Potassium Potassium intake does not need to be managed if the patient has a daily urine output of more than 1000 mL and normal serum potassium. If the patient has decreased urine output (less than 1000 mL per day), has a tendency to hyperkalemia (ie, serum potassium greater than 5.5 mmol/L), renal insufficiency, and the use of angiotensin-converting enzyme inhibitors (with the word “Puri”) And angiotensin receptor antagonists (with the word “Sartan”), it is necessary to prevent the consumption of potassium-rich foods, not more than 1500 to 2000 mg per day. Fruits and vegetables such as melons and fruits (including winter melon, gourd, pear, apple, pumpkin, pineapple, grape, watermelon, etc.) are not high in potassium and can be eaten. And kelp, spinach, rapeseed, tomatoes, leeks, kiwi, peaches, oranges, bananas and other fruits and vegetables, as well as mushrooms, seaweed, lilies, dried dates and other goods and mushrooms, beans, etc., are all high potassium foods. Of course, high-potassium foods can also be eaten, but only selectively under the premise of limiting the total amount. For example, when blood potassium drops or urine volume increases, potassium supplementation should be given under the guidance of a doctor.

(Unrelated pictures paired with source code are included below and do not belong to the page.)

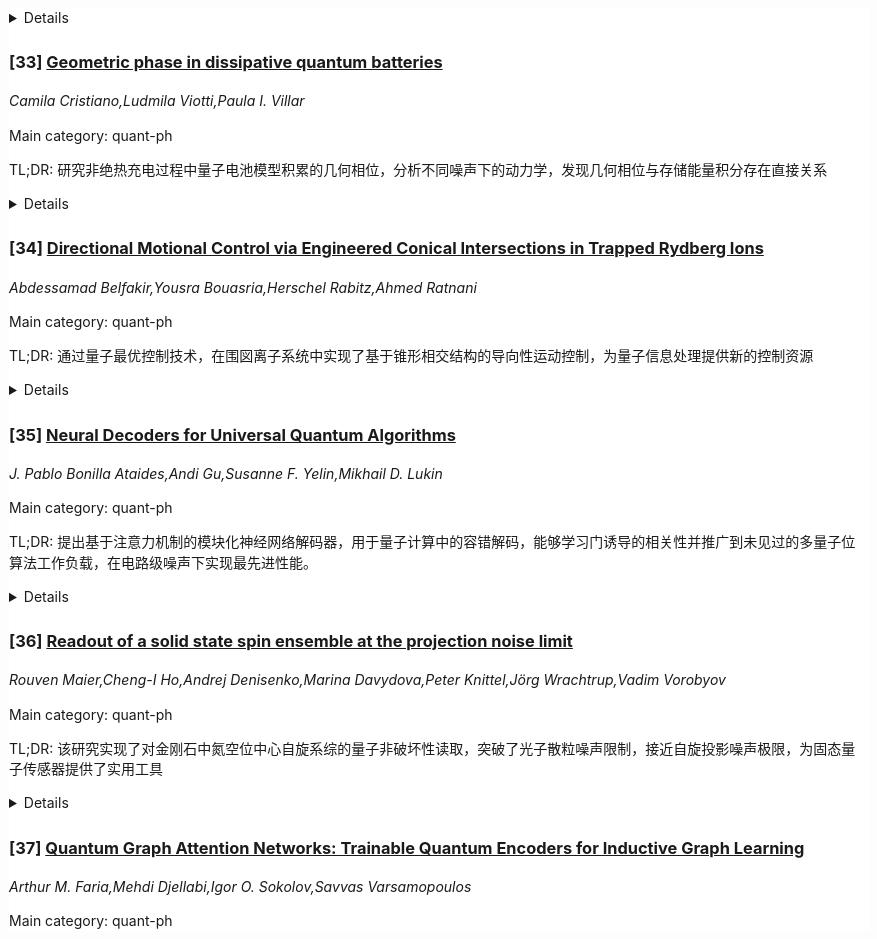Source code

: <details><summary>Details</summary></details>


### [33] [Geometric phase in dissipative quantum batteries](https://arxiv.org/abs/2509.11313)
*Camila Cristiano,Ludmila Viotti,Paula I. Villar*

Main category: quant-ph

TL;DR: 研究非绝热充电过程中量子电池模型积累的几何相位，分析不同噪声下的动力学，发现几何相位与存储能量积分存在直接关系


<details><summary>Details</summary></details>


### [34] [Directional Motional Control via Engineered Conical Intersections in Trapped Rydberg Ions](https://arxiv.org/abs/2509.11350)
*Abdessamad Belfakir,Yousra Bouasria,Herschel Rabitz,Ahmed Ratnani*

Main category: quant-ph

TL;DR: 通过量子最优控制技术，在围図离子系统中实现了基于锥形相交结构的导向性运动控制，为量子信息处理提供新的控制资源


<details><summary>Details</summary></details>


### [35] [Neural Decoders for Universal Quantum Algorithms](https://arxiv.org/abs/2509.11370)
*J. Pablo Bonilla Ataides,Andi Gu,Susanne F. Yelin,Mikhail D. Lukin*

Main category: quant-ph

TL;DR: 提出基于注意力机制的模块化神经网络解码器，用于量子计算中的容错解码，能够学习门诱导的相关性并推广到未见过的多量子位算法工作负载，在电路级噪声下实现最先进性能。


<details><summary>Details</summary></details>


### [36] [Readout of a solid state spin ensemble at the projection noise limit](https://arxiv.org/abs/2509.11854)
*Rouven Maier,Cheng-I Ho,Andrej Denisenko,Marina Davydova,Peter Knittel,Jörg Wrachtrup,Vadim Vorobyov*

Main category: quant-ph

TL;DR: 该研究实现了对金刚石中氮空位中心自旋系综的量子非破坏性读取，突破了光子散粒噪声限制，接近自旋投影噪声极限，为固态量子传感器提供了实用工具


<details><summary>Details</summary></details>


### [37] [Quantum Graph Attention Networks: Trainable Quantum Encoders for Inductive Graph Learning](https://arxiv.org/abs/2509.11390)
*Arthur M. Faria,Mehdi Djellabi,Igor O. Sokolov,Savvas Varsamopoulos*

Main category: quant-ph
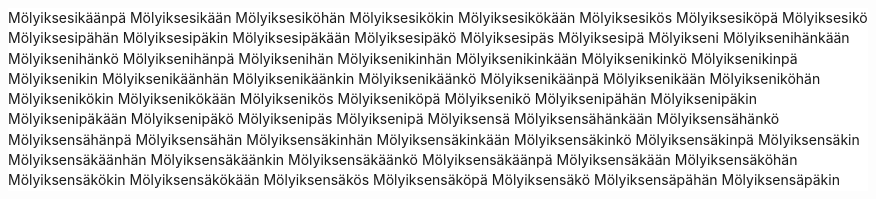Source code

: Mölyiksesikäänpä
Mölyiksesikään
Mölyiksesiköhän
Mölyiksesikökin
Mölyiksesikökään
Mölyiksesikös
Mölyiksesiköpä
Mölyiksesikö
Mölyiksesipähän
Mölyiksesipäkin
Mölyiksesipäkään
Mölyiksesipäkö
Mölyiksesipäs
Mölyiksesipä
Mölyikseni
Mölyiksenihänkään
Mölyiksenihänkö
Mölyiksenihänpä
Mölyiksenihän
Mölyiksenikinhän
Mölyiksenikinkään
Mölyiksenikinkö
Mölyiksenikinpä
Mölyiksenikin
Mölyiksenikäänhän
Mölyiksenikäänkin
Mölyiksenikäänkö
Mölyiksenikäänpä
Mölyiksenikään
Mölyikseniköhän
Mölyiksenikökin
Mölyiksenikökään
Mölyiksenikös
Mölyikseniköpä
Mölyiksenikö
Mölyiksenipähän
Mölyiksenipäkin
Mölyiksenipäkään
Mölyiksenipäkö
Mölyiksenipäs
Mölyiksenipä
Mölyiksensä
Mölyiksensähänkään
Mölyiksensähänkö
Mölyiksensähänpä
Mölyiksensähän
Mölyiksensäkinhän
Mölyiksensäkinkään
Mölyiksensäkinkö
Mölyiksensäkinpä
Mölyiksensäkin
Mölyiksensäkäänhän
Mölyiksensäkäänkin
Mölyiksensäkäänkö
Mölyiksensäkäänpä
Mölyiksensäkään
Mölyiksensäköhän
Mölyiksensäkökin
Mölyiksensäkökään
Mölyiksensäkös
Mölyiksensäköpä
Mölyiksensäkö
Mölyiksensäpähän
Mölyiksensäpäkin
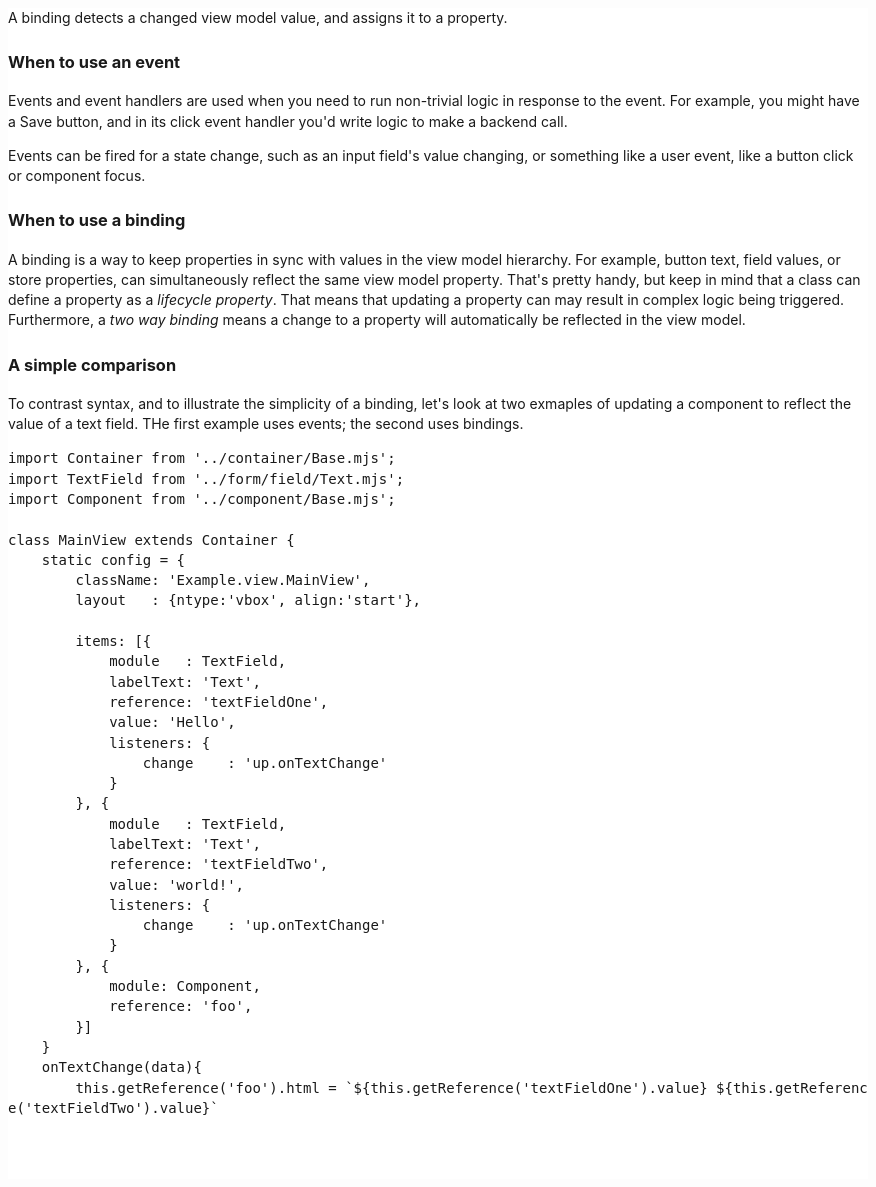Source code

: A binding detects a changed view model value, and assigns it to a property. 



### When to use an event

Events and event handlers are used when you need to run non-trivial logic in response to the event. For example, you 
might have a Save button, and in its click event handler you'd write logic to make a backend call. 

Events can be fired for a state change, such as an input field's value changing, or something like a user event,
like a button click or component focus.


### When to use a binding

A binding is a way to keep properties in sync with values in the view model hierarchy. For example, button text, 
field values, or store properties, can simultaneously reflect the same view model property. That's pretty handy, 
but keep in mind that a class can define a property as a _lifecycle property_. That means that updating a property
can may result in complex logic being triggered. Furthermore, a _two way binding_ means a change to a property 
will automatically be reflected in the view model.

### A simple comparison

To contrast syntax, and to illustrate the simplicity of a binding, let's look at two exmaples of updating a component
to reflect the value of a text field. THe first example uses events; the second uses bindings.

<pre data-neo>
import Container from '../container/Base.mjs';
import TextField from '../form/field/Text.mjs';
import Component from '../component/Base.mjs';

class MainView extends Container {    
    static config = {
        className: 'Example.view.MainView',
        layout   : {ntype:'vbox', align:'start'},

        items: [{
            module   : TextField,
            labelText: 'Text',
            reference: 'textFieldOne',
            value: 'Hello',
            listeners: {
                change    : 'up.onTextChange'
            }
        }, {
            module   : TextField,
            labelText: 'Text',
            reference: 'textFieldTwo',
            value: 'world!',
            listeners: {
                change    : 'up.onTextChange'
            }
        }, {
            module: Component,
            reference: 'foo',
        }]        
    }
    onTextChange(data){
        this.getReference('foo').html = `${this.getReference('textFieldOne').value} ${this.getReference('textFieldTwo').value}`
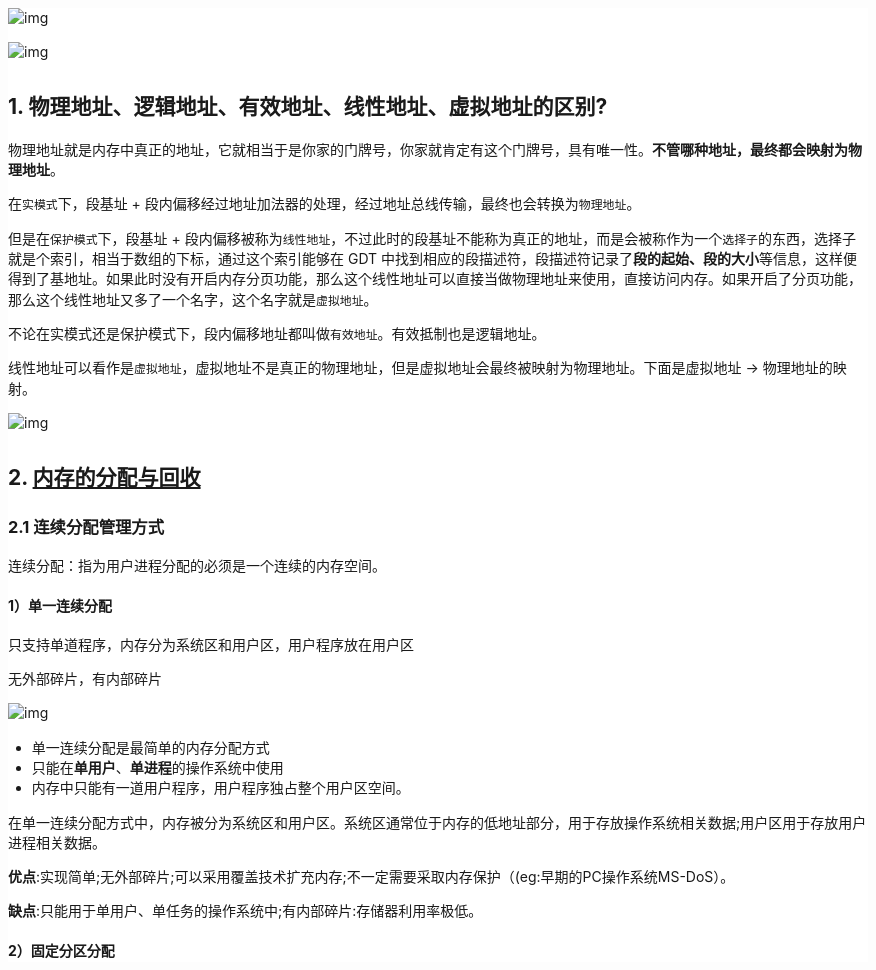 ![img](https://cdn.nlark.com/yuque/0/2022/png/22219483/1652689518363-4d52055c-07b9-4738-95c2-5c1a25743cb2.png)

![img](https://cdn.nlark.com/yuque/0/2022/png/22219483/1652690571103-10e74cb9-39a4-46a0-ad32-8fa11e2e1f3b.png)

## 1. 物理地址、逻辑地址、有效地址、线性地址、虚拟地址的区别?



物理地址就是内存中真正的地址，它就相当于是你家的门牌号，你家就肯定有这个门牌号，具有唯一性。**不管哪种地址，最终都会映射为物理地址**。



在`实模式`下，段基址 + 段内偏移经过地址加法器的处理，经过地址总线传输，最终也会转换为`物理地址`。



但是在`保护模式`下，段基址 + 段内偏移被称为`线性地址`，不过此时的段基址不能称为真正的地址，而是会被称作为一个`选择子`的东西，选择子就是个索引，相当于数组的下标，通过这个索引能够在 GDT 中找到相应的段描述符，段描述符记录了**段的起始、段的大小**等信息，这样便得到了基地址。如果此时没有开启内存分页功能，那么这个线性地址可以直接当做物理地址来使用，直接访问内存。如果开启了分页功能，那么这个线性地址又多了一个名字，这个名字就是`虚拟地址`。



不论在实模式还是保护模式下，段内偏移地址都叫做`有效地址`。有效抵制也是逻辑地址。



线性地址可以看作是`虚拟地址`，虚拟地址不是真正的物理地址，但是虚拟地址会最终被映射为物理地址。下面是虚拟地址 -> 物理地址的映射。



![img](https://cdn.nlark.com/yuque/0/2022/png/22219483/1652258246036-d9a81d86-4e0b-49fd-aca5-0d1bb9dcdd81.png)

## 2. [内存的分配与回收](https://blog.csdn.net/weixin_43914604/article/details/105714392)

### 2.1 连续分配管理方式

连续分配：指为用户进程分配的必须是一个连续的内存空间。

#### 1）单一连续分配

只支持单道程序，内存分为系统区和用户区，用户程序放在用户区

无外部碎片，有内部碎片

![img](https://cdn.nlark.com/yuque/0/2022/png/22219483/1652576893761-b9756bd2-210e-4f9e-8516-eeb1bc3949f7.png)

- 单一连续分配是最简单的内存分配方式
- 只能在**单用户**、**单进程**的操作系统中使用
- 内存中只能有一道用户程序，用户程序独占整个用户区空间。

在单一连续分配方式中，内存被分为系统区和用户区。系统区通常位于内存的低地址部分，用于存放操作系统相关数据;用户区用于存放用户进程相关数据。



**优点**:实现简单;无外部碎片;可以采用覆盖技术扩充内存;不一定需要采取内存保护（(eg:早期的PC操作系统MS-DoS）。

**缺点**:只能用于单用户、单任务的操作系统中;有内部碎片:存储器利用率极低。



#### 2）固定分区分配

Water and sodium The sodium intake from food should be changed at any time according to the change of the condition, and it should be controlled at about 5 grams per day as much as possible. When the patient has obvious edema or complicated hypertension, the intake of sodium salt (2-3 grams per day) and water (less than 1000 ml per day) should be controlled. If the patient’s daily urine output is less than 500 ml, sodium intake should be resolutely controlled. When the patient’s edema is not obvious or dehydration occurs, the daily intake of fluid is to increase the urine output of the previous day by 500 ml; if the patient is complicated by symptoms such as vomiting, fever, and diarrhea, fluid supplementation should be added.
Most people with chronic kidney disease tend to have some complications. Compared with hyperuricemia, purine intake should be controlled, and patients with diabetes should pay attention to changes in blood sugar.
Metabolic disorders and malnutrition are common in patients with chronic kidney disease before dialysis or dialysis. Intensive nutritional support is a key part of improving the quality of life and prognosis of these patients. All patients should formulate a personalized diet plan based on renal function status (such as renal function staging) and various complications.